Task description: Extract all lines in the data that contain the word "them".

Excerpted data START

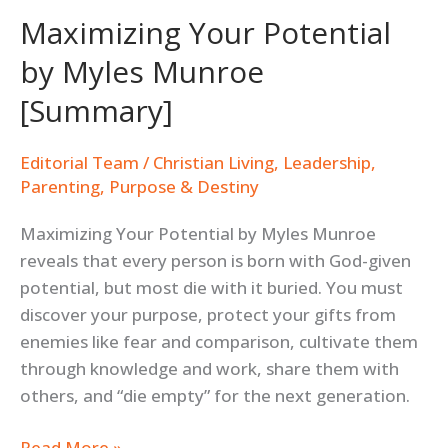
Maximizing Your Potential
by Myles Munroe
[Summary]
Editorial Team
/
Christian Living
,
Leadership
,
Parenting
,
Purpose & Destiny
Maximizing Your Potential by Myles Munroe
reveals that every person is born with God-given
potential, but most die with it buried. You must
discover your purpose, protect your gifts from
enemies like fear and comparison, cultivate them
through knowledge and work, share them with
others, and “die empty” for the next generation.
Read More »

Excerpted data END

Result of the task:
enemies like fear and comparison, cultivate them
through knowledge and work, share them with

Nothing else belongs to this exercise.